▶ Exercise goal:
Repeat exactly the lines of the entries below from the one with "Aliases are defined" through the one with "Because all elements", both ends included, and nothing else.

Recorded data
^^^^^^^^
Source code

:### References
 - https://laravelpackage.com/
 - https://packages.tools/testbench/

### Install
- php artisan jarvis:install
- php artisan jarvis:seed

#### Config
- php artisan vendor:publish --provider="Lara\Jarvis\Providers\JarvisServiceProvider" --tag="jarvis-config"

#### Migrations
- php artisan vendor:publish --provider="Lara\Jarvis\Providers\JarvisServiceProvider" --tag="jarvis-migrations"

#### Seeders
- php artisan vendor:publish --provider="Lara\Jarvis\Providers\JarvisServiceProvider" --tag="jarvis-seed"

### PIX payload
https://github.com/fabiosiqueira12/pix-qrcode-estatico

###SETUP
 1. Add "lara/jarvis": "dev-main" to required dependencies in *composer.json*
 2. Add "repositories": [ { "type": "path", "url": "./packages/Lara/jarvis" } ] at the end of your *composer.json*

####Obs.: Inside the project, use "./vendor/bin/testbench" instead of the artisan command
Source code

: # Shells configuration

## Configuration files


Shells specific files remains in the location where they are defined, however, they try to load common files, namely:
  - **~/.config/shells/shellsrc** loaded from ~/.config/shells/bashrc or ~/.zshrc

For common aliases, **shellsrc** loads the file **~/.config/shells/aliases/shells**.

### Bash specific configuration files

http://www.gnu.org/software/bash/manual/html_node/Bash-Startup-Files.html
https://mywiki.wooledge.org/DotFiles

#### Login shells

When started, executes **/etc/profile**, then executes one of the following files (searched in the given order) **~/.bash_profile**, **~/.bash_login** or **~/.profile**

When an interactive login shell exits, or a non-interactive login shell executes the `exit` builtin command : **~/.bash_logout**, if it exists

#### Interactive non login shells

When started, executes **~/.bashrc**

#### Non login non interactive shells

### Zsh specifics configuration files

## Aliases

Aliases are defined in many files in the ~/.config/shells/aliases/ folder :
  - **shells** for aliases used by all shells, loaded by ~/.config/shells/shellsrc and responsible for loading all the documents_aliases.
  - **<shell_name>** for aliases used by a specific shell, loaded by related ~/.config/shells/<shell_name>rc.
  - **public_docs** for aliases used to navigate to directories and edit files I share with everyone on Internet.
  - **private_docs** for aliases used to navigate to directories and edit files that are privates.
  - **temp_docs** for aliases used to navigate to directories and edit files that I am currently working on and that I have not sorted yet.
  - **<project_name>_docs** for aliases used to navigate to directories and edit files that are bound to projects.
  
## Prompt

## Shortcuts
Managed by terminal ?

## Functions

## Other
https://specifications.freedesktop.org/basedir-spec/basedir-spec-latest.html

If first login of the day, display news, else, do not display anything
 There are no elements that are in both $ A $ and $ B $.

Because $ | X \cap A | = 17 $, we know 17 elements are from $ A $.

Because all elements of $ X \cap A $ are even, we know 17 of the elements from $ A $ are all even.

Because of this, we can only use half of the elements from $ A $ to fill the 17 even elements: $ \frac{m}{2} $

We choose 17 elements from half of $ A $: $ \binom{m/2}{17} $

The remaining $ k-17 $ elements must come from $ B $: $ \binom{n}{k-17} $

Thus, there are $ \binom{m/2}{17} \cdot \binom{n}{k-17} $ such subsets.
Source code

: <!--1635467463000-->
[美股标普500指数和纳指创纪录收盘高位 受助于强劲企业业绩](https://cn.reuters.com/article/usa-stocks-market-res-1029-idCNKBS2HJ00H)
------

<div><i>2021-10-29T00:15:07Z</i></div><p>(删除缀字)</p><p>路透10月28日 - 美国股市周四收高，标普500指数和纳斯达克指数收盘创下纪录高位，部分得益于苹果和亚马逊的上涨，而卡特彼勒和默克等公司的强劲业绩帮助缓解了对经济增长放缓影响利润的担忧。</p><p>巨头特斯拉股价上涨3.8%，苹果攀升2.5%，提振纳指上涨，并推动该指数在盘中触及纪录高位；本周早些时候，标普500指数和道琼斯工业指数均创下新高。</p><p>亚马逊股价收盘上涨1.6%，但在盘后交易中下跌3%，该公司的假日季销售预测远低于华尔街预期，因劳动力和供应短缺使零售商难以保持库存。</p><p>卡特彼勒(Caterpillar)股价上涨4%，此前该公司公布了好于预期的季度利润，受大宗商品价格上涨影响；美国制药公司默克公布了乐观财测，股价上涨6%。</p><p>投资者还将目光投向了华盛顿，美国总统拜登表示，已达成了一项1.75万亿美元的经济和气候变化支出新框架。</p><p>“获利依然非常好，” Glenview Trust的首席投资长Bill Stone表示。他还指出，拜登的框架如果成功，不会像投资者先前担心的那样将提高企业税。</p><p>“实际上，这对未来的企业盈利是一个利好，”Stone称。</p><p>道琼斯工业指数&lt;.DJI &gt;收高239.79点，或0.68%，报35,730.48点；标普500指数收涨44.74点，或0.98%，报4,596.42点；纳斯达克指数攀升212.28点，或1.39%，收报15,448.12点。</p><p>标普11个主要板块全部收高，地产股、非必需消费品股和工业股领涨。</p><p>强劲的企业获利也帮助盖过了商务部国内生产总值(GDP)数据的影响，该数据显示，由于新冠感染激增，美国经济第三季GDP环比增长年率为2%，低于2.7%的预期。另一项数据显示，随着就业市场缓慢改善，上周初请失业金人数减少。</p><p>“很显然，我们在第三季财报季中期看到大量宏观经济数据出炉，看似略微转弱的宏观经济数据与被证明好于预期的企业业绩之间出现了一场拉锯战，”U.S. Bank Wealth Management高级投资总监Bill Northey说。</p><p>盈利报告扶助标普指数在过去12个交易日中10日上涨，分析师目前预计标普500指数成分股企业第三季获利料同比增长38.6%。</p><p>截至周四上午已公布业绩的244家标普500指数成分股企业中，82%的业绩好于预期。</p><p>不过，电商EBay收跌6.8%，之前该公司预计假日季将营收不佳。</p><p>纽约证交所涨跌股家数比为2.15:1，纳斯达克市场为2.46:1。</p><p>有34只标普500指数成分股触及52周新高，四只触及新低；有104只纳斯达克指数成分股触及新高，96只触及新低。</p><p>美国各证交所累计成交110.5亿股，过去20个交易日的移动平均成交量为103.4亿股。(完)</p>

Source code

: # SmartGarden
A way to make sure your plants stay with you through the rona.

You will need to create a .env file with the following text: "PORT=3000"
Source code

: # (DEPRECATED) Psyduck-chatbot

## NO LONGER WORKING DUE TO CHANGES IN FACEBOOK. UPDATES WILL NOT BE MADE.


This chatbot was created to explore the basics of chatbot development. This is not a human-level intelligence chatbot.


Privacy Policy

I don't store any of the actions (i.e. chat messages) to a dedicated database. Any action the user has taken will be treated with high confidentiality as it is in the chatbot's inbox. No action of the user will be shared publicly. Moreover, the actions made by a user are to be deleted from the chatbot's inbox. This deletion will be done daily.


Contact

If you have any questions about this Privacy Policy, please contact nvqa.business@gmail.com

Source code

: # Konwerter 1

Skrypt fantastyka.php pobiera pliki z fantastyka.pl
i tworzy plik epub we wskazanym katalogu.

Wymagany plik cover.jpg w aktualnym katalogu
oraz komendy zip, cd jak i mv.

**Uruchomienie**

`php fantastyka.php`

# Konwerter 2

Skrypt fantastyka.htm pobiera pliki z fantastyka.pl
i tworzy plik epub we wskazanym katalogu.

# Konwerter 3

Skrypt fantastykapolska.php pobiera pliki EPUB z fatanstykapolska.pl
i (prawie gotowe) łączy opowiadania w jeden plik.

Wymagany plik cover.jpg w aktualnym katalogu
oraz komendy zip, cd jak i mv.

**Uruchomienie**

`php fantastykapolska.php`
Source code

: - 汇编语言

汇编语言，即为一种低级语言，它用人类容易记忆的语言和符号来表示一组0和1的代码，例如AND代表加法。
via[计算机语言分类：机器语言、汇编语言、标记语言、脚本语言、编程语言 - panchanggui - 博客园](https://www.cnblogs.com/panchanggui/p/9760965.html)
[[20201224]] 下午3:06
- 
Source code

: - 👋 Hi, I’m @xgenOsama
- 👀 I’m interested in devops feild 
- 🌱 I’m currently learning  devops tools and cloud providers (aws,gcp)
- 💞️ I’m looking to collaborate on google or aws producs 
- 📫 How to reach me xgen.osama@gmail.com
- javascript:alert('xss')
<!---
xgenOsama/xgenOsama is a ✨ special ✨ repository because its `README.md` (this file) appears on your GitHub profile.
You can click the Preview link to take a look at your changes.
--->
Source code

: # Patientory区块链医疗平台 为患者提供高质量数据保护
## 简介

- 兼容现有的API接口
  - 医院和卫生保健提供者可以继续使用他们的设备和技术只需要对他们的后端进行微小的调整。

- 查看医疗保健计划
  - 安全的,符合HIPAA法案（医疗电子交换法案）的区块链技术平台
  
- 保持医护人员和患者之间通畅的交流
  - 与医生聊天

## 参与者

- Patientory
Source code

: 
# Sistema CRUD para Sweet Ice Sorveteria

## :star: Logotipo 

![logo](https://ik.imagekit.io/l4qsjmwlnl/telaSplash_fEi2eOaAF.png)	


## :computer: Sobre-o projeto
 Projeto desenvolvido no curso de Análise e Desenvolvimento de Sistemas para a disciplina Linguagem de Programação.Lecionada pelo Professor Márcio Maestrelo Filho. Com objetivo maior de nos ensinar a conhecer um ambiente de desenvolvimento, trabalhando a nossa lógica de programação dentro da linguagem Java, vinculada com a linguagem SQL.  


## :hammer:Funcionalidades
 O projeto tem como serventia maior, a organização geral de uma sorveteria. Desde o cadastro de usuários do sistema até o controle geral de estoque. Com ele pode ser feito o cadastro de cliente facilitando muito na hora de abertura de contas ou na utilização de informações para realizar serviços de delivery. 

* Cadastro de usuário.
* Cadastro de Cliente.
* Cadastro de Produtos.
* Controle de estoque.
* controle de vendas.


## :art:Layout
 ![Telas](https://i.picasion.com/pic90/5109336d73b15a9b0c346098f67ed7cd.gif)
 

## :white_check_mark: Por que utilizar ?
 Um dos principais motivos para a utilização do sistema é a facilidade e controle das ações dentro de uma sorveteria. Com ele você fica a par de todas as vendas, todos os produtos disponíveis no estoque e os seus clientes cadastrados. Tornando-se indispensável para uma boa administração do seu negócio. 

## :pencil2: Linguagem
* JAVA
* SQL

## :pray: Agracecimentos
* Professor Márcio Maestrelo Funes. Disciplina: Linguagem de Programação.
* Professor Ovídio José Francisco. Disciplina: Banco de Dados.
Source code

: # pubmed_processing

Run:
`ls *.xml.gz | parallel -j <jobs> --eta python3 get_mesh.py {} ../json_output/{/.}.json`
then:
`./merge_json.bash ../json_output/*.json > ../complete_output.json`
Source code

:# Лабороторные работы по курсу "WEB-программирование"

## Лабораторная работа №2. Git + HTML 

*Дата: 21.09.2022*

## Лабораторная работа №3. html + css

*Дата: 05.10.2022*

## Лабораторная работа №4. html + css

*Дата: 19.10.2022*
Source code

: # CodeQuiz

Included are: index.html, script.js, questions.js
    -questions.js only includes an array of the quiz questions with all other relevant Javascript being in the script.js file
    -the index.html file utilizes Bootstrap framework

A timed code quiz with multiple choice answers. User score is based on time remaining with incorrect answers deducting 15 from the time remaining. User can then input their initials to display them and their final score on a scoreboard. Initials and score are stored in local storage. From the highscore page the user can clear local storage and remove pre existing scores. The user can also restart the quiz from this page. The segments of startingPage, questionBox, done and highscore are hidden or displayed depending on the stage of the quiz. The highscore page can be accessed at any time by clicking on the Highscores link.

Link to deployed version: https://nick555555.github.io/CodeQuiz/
^^^^^^^^
▶ Expected answer:
Aliases are defined in many files in the ~/.config/shells/aliases/ folder :
  - **shells** for aliases used by all shells, loaded by ~/.config/shells/shellsrc and responsible for loading all the documents_aliases.
  - **<shell_name>** for aliases used by a specific shell, loaded by related ~/.config/shells/<shell_name>rc.
  - **public_docs** for aliases used to navigate to directories and edit files I share with everyone on Internet.
  - **private_docs** for aliases used to navigate to directories and edit files that are privates.
  - **temp_docs** for aliases used to navigate to directories and edit files that I am currently working on and that I have not sorted yet.
  - **<project_name>_docs** for aliases used to navigate to directories and edit files that are bound to projects.
  
## Prompt

## Shortcuts
Managed by terminal ?

## Functions

## Other
https://specifications.freedesktop.org/basedir-spec/basedir-spec-latest.html

If first login of the day, display news, else, do not display anything
 There are no elements that are in both $ A $ and $ B $.

Because $ | X \cap A | = 17 $, we know 17 elements are from $ A $.

Because all elements of $ X \cap A $ are even, we know 17 of the elements from $ A $ are all even.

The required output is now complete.